__Directions for this task__
Arrange the text lines of the records below as a numbered list, skipping blank lines. Leave the pictures out of your answer.

Data for this task: Begin

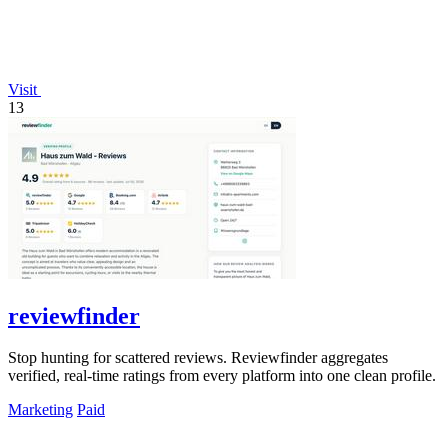
Visit
13
reviewfinder
Stop hunting for scattered reviews. Reviewfinder aggregates
verified, real-time ratings from every platform into one clean profile.
Marketing
Paid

Data for this task: End

__Answer for the task__
1. Visit
2. 13
3. reviewfinder
4. Stop hunting for scattered reviews. Reviewfinder aggregates
5. verified, real-time ratings from every platform into one clean profile.
6. Marketing
7. Paid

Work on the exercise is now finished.